The rapid adoption of generative AI chats has transformed the way society accesses information. Many users use them today as substitutes for traditional search engines for everyday medical consultations. However, an international investigation published this Tuesday in the journal BMJ Open reveals that Relying on these tools for health advice can be a risky bet.
The study, led by researchers from the Lundquist Institute for Biomedical Innovation (USA), evaluated the performance of five of the most used models currently: Gemini (Google), DeepSeek, Meta AI, ChatGPT (OpenAI) and Grok (xAI).
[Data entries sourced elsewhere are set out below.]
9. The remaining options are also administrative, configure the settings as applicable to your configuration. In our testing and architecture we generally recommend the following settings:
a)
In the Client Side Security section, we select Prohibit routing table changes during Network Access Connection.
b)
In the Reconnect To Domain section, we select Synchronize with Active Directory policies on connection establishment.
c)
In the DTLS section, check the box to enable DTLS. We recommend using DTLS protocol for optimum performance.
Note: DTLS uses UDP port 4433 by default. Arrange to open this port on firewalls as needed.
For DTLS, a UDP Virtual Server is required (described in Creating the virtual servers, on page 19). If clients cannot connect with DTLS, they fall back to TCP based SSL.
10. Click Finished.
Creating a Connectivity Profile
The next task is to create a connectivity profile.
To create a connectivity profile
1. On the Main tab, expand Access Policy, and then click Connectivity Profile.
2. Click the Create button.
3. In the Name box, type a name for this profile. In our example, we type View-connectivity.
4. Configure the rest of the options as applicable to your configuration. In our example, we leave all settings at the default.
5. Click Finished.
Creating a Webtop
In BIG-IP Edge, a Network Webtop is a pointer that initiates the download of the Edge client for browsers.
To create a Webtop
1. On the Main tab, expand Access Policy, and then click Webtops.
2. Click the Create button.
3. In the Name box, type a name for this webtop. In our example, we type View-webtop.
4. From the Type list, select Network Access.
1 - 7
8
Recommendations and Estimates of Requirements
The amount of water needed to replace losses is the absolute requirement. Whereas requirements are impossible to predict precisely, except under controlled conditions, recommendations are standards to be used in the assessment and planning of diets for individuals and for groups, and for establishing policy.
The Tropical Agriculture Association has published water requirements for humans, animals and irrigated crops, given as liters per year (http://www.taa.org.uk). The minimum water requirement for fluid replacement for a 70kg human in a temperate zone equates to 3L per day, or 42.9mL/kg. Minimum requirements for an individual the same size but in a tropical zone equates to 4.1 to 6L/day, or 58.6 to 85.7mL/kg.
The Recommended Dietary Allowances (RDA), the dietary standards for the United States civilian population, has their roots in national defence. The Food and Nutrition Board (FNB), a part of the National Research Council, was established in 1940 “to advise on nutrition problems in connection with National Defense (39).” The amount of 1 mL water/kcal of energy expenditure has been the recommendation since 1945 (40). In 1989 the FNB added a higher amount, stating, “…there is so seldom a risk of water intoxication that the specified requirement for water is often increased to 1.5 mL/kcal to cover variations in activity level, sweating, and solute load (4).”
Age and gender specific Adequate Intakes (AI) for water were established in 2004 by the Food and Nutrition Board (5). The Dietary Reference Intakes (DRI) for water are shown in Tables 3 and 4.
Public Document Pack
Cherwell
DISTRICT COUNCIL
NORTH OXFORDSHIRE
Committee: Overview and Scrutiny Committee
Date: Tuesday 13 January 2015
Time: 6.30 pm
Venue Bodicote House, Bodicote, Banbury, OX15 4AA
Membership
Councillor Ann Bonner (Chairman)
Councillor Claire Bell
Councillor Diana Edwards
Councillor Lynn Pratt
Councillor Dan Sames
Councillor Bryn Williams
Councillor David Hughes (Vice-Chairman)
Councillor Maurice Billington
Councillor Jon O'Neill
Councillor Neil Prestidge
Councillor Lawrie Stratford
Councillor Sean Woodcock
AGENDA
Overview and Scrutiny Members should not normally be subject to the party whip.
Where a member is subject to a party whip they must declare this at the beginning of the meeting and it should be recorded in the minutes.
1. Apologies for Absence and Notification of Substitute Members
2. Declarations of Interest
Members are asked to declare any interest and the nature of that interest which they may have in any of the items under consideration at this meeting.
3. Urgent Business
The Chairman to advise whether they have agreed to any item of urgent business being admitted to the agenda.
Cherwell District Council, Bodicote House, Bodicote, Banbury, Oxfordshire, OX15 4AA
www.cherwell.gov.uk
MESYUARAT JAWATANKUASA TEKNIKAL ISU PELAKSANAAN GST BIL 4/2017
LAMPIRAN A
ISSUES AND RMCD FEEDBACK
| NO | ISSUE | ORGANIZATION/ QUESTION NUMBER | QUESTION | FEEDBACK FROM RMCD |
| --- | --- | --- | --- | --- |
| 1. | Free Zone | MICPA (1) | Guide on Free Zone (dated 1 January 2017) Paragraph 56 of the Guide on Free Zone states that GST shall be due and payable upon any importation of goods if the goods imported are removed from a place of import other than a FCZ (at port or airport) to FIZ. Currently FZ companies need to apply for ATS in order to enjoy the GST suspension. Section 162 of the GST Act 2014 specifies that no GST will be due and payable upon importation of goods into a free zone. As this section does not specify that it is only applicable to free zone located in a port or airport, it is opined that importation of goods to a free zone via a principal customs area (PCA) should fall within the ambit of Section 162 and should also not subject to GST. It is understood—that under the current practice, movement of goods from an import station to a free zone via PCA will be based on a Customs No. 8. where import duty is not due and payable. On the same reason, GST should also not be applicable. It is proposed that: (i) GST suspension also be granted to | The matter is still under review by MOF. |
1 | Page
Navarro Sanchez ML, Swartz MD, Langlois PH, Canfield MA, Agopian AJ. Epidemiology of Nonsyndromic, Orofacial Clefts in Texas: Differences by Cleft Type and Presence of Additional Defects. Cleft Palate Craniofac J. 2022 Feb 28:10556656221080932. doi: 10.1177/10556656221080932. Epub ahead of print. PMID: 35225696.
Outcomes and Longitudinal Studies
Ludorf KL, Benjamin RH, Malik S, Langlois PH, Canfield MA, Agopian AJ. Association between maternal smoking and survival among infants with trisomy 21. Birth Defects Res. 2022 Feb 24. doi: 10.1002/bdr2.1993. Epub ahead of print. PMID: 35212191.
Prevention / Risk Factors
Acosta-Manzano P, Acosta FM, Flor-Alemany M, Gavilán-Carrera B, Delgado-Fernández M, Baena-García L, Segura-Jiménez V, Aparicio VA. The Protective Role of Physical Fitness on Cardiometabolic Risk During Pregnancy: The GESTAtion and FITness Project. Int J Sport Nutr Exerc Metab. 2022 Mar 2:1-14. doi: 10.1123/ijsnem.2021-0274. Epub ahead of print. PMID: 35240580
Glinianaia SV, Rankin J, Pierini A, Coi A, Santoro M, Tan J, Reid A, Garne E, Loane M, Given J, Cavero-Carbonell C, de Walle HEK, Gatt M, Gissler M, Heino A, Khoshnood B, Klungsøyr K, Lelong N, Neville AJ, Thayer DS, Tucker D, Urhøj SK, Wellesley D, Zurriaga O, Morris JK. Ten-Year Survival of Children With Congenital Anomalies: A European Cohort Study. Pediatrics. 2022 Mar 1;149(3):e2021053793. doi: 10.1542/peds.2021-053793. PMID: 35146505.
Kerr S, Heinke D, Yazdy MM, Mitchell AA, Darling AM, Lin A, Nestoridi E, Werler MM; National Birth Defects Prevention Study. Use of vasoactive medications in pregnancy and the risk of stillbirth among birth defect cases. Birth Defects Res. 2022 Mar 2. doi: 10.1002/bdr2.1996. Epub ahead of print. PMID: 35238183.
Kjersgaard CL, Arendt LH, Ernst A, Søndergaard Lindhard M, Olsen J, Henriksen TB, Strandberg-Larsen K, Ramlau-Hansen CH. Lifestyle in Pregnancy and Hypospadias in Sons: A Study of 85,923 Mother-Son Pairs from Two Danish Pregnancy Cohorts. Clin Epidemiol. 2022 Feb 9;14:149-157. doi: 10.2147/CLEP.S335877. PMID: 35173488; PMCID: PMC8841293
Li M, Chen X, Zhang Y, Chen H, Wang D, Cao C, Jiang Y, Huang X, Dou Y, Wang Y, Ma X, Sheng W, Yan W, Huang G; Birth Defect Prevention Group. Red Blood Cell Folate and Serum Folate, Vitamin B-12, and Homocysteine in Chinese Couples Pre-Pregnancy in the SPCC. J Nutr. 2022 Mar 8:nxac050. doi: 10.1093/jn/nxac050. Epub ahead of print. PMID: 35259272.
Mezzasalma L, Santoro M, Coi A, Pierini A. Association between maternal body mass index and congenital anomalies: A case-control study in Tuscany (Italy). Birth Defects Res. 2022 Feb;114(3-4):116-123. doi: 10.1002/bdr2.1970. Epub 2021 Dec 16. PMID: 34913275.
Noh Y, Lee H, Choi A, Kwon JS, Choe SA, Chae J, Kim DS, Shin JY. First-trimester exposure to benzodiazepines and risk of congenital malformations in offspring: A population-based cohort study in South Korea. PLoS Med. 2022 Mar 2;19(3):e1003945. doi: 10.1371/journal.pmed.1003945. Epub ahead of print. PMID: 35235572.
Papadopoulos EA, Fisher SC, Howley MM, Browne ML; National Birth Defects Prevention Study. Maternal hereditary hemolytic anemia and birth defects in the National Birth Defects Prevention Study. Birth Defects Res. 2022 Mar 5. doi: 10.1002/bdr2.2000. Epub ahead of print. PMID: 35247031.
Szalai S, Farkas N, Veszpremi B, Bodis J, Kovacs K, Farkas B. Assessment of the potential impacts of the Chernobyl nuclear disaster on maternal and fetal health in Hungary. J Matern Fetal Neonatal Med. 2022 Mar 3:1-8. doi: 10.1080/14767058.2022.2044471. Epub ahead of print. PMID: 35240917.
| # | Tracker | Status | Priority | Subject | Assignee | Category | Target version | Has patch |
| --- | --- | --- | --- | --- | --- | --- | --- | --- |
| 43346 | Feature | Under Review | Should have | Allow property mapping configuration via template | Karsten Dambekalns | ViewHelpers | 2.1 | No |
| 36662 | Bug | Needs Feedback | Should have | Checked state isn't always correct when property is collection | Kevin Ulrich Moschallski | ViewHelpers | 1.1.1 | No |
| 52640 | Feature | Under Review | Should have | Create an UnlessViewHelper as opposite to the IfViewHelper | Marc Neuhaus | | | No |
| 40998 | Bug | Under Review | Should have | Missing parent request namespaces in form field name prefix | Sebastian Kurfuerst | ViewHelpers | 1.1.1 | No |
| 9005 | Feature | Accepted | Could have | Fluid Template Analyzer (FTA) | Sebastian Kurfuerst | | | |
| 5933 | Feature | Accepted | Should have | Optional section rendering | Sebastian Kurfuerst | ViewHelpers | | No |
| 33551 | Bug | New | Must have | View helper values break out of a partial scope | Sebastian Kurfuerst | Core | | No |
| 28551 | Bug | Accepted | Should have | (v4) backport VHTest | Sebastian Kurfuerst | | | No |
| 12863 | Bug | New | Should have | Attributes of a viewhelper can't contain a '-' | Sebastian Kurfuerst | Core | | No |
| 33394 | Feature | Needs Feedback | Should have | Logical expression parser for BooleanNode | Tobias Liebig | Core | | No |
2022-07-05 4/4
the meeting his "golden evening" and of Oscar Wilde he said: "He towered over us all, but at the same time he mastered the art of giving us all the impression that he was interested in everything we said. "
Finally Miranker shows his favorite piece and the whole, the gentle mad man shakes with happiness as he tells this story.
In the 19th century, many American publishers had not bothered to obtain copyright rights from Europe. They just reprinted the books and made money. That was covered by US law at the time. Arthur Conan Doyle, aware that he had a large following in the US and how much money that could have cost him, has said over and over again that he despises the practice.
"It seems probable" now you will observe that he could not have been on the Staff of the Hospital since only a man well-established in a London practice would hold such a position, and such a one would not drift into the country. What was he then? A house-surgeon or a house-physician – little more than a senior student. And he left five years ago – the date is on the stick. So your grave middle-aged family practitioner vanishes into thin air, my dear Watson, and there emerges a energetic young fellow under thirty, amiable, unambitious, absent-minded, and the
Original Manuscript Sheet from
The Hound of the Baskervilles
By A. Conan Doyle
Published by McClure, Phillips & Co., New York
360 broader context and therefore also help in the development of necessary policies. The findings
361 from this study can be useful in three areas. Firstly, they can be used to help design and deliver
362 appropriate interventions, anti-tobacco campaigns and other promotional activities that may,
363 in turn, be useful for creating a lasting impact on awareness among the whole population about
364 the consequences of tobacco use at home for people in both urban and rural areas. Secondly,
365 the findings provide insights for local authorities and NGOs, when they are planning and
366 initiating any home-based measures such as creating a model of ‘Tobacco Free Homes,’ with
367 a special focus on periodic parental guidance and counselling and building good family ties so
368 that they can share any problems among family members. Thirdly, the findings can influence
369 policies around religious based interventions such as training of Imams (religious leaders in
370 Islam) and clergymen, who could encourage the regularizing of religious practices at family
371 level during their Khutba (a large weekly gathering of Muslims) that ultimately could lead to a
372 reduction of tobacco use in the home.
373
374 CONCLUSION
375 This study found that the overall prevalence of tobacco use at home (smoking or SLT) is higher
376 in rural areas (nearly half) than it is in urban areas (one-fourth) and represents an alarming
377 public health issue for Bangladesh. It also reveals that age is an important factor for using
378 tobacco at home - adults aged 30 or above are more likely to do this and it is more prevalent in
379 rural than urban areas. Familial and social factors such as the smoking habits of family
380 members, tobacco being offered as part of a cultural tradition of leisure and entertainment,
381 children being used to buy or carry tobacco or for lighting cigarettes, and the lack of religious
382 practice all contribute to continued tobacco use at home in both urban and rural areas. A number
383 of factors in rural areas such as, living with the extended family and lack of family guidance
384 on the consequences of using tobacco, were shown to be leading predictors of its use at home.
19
The results are worrying: half of the answers to questions based on scientific evidence were classified as “somewhat” or “highly” problematic.
To test the reliability of these systems, scientists designed a protocol of 250 consultations divided into five categories reviews: cancer, vaccines, stem cells, nutrition and sports performance. The questions were formulated to mimic common user searches and, in some cases, to ‘stress’ models toward common myths or contraindicated advice.
The analysis determined that the 20% of responses were highly problematicwith the potential to direct users toward ineffective treatments or cause direct harm to health if continued without professional supervision.
One of the most alarming aspects that the research highlights is the security with which AIs present information. The answers are usually expressed with a tone of absolute certainty, hardly including warnings or nuances about the limitations of their knowledge. This false neutrality, which often equates scientific statements with pseudoscience, is not an editorial decision, but rather a limitation inherent to the architecture of these models.
“Many people tend to think that chatbots are omniscient AI with a deep well of knowledge. But they do not have knowledge in the human sense; they do not ‘know’ things,” he explains to SINC. Nicholas Tillerprincipal investigator of the study. According to the expert, since they are designed to predict sequences of words based on vast sets of data—which include everything from scientific articles to Reddit forums—, models lack the intrinsic ability to verify information. “They cannot apply evidence or weigh which sources are accurate and which are not. That’s why this false balance is so common,” adds Tiller.
The study reveals that Grok, from the company xAI, obtained the worst results: 58% of their responses were classified as highly problematic. On the contrary, Gemini had the fewest critical failures. However, all models failed in one key point: accessibility. According to the Flesch readability index, the complexity of the language used It is equivalent to that of a university graduate, something that, far from being a virtue, represents a danger to public health.
“Overly technical responses can undermine understanding in the general public and compromise decision-making,” warns Tiller. The researcher points out a worrying psychological phenomenon: longer and more complex answers tend to increase confidence of the user in the machine, even when that complexity does not provide greater precision. “Basically, this promotes false credibility“, says the author.
Another critical point identified by the researchers is the inability of chatbots to reliably cite sources. The quality of the references was rated as poor, with an average completeness score of just 40%. The phenomenon of hallucinations caused no chatbot will be able to provide a completely real list of bibliographic references; In many cases, the models invented study titles and author names with complete appearance of veracity.
“As the use of these chatbots expands, our data highlights the need for public education, professional training and strict regulatory oversight,” concludes the team of researchers. Without these mechanisms, the massive deployment of generative AI in the health field risks erode trust in science and amplifying misinformation instead of helping to combat it.